Caberfeidh want the Premiership to stay at 10 teams.
Caberfeidh want the Premiership to stay at 10 teams.

The Strathpeffer club's president Ian Maclean criticised the governing body of attempting to 'contract rather than expand the sport' with plans to reduce the amount of clubs in the top flight.

Caberfeidh says proposals to reduce the number of teams in the Premiership from 10 to eight, while keeping the second tier National Division only at eight teams will damage the sport.

It is also proposed to reduce the regional leagues to eight teams.

Maclean says Caberfeidh want to see the Premiership remain at 10 teams while also increasing the number of clubs in the National Division to 10 to boost the sport.

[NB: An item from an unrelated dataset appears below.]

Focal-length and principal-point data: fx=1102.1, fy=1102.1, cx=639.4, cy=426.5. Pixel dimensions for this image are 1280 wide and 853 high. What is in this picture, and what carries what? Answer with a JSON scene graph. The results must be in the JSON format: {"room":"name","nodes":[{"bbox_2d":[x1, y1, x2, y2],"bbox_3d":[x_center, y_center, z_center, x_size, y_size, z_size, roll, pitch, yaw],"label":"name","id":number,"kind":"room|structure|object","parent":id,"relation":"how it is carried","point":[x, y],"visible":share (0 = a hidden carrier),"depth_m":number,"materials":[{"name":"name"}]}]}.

"The proposals are looking to reduce every league to eight teams," he said.

"Senior clubs could be forced into smaller regional leagues which would be catastrophic for a club and reserve teams who could not play in the same leagues as their senior team.

"I can't see why we want to make shinty a smaller sport when everyone is talking about trying to move forward rather than move back the way.

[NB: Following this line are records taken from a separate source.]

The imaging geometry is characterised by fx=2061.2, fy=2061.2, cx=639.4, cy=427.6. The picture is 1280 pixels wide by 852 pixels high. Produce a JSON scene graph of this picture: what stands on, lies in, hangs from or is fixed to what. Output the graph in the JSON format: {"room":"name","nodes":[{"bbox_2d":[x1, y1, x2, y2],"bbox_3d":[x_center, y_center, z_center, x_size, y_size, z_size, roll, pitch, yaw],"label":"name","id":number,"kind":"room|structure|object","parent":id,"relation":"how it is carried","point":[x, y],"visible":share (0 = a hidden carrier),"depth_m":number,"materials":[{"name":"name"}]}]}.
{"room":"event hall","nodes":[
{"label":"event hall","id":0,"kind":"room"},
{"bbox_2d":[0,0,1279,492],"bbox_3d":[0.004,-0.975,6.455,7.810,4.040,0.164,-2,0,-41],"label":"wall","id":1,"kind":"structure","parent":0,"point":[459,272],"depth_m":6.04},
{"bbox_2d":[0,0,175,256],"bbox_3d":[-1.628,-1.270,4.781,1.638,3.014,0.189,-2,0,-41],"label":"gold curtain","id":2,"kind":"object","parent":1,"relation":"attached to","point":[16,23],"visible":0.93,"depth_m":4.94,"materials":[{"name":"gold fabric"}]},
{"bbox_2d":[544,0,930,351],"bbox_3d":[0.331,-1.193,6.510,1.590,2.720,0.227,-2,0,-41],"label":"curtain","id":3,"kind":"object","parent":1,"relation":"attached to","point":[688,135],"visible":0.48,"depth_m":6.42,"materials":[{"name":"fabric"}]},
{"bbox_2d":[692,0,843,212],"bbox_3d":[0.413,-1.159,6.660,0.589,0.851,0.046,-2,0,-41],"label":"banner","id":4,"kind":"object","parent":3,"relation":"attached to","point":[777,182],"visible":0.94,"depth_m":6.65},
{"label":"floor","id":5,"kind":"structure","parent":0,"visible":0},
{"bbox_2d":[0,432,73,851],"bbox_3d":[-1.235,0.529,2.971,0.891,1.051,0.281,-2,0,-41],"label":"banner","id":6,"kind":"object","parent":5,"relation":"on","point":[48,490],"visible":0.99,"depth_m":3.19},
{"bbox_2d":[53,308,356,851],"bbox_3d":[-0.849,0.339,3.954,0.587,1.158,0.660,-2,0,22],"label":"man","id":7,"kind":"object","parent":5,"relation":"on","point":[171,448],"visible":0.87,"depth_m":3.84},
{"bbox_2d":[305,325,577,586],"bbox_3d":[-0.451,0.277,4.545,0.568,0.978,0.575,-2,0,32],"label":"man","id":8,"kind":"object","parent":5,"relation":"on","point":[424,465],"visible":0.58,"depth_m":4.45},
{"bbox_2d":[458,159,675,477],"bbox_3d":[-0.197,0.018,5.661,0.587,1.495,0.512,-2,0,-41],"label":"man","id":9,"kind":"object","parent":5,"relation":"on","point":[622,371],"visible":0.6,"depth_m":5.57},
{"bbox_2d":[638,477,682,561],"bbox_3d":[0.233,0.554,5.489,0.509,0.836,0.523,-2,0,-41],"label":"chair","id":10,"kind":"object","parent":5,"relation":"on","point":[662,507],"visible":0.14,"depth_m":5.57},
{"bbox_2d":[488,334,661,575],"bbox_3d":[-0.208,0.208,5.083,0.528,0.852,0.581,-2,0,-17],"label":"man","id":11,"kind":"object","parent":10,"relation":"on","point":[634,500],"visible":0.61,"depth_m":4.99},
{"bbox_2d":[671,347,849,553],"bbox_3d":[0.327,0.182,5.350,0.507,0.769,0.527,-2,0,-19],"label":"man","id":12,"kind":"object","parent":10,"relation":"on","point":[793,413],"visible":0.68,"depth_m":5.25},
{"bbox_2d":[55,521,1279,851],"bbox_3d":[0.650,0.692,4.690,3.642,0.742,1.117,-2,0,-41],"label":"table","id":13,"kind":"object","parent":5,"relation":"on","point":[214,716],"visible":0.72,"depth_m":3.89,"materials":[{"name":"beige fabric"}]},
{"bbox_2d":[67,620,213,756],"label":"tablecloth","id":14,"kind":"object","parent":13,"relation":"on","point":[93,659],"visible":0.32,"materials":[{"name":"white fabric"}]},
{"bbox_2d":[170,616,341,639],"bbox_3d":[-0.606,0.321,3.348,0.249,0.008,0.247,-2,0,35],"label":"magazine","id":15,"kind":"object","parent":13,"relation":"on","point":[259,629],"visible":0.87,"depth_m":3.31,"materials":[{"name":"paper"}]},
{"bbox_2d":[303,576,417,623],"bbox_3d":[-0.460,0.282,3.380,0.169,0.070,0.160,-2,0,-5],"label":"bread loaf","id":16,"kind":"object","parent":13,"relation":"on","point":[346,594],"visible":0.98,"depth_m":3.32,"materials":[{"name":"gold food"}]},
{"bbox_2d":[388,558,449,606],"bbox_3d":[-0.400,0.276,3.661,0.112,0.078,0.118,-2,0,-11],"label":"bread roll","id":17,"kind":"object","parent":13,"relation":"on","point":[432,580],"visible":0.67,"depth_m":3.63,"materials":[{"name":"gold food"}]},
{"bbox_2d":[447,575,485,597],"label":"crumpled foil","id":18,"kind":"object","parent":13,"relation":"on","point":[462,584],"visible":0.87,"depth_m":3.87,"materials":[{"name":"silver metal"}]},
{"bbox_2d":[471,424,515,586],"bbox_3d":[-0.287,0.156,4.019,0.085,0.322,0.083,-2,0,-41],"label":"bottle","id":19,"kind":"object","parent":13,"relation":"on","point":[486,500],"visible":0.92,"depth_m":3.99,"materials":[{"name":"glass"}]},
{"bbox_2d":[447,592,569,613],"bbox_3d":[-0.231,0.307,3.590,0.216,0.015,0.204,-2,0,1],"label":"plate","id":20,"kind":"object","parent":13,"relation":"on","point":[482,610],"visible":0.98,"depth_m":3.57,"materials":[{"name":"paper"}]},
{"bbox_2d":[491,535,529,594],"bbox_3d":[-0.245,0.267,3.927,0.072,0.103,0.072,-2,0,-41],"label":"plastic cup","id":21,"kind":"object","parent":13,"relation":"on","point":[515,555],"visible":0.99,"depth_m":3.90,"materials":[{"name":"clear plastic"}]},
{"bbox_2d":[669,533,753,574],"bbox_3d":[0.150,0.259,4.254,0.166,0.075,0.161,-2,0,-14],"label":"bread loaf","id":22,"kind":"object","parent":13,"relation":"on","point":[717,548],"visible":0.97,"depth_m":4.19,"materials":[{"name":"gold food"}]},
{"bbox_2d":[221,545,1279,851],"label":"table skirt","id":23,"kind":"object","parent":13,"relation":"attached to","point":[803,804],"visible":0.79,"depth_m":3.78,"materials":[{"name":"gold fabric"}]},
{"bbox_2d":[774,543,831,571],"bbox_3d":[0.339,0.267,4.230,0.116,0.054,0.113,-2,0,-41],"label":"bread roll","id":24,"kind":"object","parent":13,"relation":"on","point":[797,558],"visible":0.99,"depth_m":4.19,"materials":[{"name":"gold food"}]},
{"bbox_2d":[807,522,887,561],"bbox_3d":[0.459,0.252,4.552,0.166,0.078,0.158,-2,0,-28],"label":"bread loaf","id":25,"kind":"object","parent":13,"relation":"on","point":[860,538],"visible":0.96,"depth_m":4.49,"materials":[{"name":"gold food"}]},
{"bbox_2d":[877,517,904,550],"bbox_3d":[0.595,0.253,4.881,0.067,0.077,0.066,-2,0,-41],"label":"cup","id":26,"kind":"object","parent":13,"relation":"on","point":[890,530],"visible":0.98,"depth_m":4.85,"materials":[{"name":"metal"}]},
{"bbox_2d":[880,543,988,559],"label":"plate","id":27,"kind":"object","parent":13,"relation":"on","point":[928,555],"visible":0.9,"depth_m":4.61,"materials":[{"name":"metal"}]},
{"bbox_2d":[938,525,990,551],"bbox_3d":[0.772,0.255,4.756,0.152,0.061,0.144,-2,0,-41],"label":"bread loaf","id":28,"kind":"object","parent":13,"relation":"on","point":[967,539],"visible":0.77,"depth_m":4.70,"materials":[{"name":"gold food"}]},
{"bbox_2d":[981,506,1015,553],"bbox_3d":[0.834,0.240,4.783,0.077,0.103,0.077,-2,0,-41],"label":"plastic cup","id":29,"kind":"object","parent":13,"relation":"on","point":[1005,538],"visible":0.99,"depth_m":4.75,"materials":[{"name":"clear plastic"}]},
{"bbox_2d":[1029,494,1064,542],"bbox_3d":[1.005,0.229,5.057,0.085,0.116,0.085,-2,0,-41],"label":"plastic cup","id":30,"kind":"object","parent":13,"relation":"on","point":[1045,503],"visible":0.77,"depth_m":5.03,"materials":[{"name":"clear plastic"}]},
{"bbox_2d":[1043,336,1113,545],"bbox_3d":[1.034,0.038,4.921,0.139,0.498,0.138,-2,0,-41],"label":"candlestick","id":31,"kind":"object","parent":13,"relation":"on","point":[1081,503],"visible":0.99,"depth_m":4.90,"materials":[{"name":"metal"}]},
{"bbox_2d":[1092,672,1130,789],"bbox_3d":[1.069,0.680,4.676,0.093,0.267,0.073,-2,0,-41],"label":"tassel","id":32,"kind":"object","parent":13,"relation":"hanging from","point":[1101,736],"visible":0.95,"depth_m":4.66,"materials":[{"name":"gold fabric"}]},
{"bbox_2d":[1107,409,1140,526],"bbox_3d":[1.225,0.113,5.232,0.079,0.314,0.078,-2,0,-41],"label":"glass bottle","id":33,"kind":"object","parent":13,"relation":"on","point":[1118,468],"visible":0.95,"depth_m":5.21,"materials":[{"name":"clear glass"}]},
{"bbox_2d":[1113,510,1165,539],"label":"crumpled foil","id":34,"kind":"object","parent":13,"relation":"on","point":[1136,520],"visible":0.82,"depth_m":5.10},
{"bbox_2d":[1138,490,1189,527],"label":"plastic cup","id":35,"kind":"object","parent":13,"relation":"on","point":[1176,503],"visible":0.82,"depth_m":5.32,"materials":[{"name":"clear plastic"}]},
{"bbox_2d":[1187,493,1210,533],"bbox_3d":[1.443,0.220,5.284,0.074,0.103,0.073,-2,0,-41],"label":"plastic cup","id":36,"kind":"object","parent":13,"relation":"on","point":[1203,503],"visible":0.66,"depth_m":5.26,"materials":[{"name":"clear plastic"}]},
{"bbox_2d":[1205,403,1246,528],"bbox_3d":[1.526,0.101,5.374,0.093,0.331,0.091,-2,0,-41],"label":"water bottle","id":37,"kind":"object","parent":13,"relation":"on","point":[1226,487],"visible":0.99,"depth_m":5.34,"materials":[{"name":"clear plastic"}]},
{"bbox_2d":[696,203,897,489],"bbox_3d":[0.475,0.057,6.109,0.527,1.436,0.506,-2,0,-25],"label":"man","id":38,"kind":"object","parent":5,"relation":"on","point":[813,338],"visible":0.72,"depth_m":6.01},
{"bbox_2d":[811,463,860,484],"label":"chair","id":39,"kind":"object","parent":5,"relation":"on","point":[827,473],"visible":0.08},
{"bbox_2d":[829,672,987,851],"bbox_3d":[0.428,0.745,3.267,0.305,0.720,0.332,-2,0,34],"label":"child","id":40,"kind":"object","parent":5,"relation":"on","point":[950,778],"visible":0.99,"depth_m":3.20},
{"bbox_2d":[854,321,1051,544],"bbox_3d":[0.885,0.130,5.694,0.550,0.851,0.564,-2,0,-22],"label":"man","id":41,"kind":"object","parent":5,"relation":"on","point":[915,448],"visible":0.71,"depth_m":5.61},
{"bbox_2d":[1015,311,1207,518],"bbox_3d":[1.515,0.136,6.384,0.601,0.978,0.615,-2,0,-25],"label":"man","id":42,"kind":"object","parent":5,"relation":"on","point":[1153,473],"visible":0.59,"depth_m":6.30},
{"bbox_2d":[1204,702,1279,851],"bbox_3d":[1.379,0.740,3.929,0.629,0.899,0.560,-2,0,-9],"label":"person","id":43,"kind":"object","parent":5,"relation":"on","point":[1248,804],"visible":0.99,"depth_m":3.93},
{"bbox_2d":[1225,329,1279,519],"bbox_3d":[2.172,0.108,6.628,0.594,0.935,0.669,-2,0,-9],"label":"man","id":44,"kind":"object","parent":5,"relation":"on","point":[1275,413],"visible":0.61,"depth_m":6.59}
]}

"As a club, we are not happy about the proposals and it would be detrimental to shinty in general.

"Our preferred option is 10 teams each in the Premiership and National League.

"The proposals are not where Caberfeidh want the sport to go.

"We want the sport to expand and not contract.

"You want shinty to be competitive, but not cut throat."

Maclean says the club are unhappy about proposals focussing on playing a maximum number of games rather than a minimum number of games per season.

"A Premiership side, for example Kingussie, might get to the final of the MacTavish Cup, Macaulay Cup and Camanachd Cup and would play lots of games.

"But that is only looking at the elite, the teams that get knocked out in the first round of fixtures of competitions would have substantially less games.

"There would be less chance of developing players as the league would become more cut throat.

"In my mind it has been ill conceived and not thought through."

Caberfeidh are also concerned about the financial impact a smaller Premiership would have on clubs.

"With less home fixtures there would be less income," he said.

"You would have the same costs and sponsors would question if they were getting what they paid for."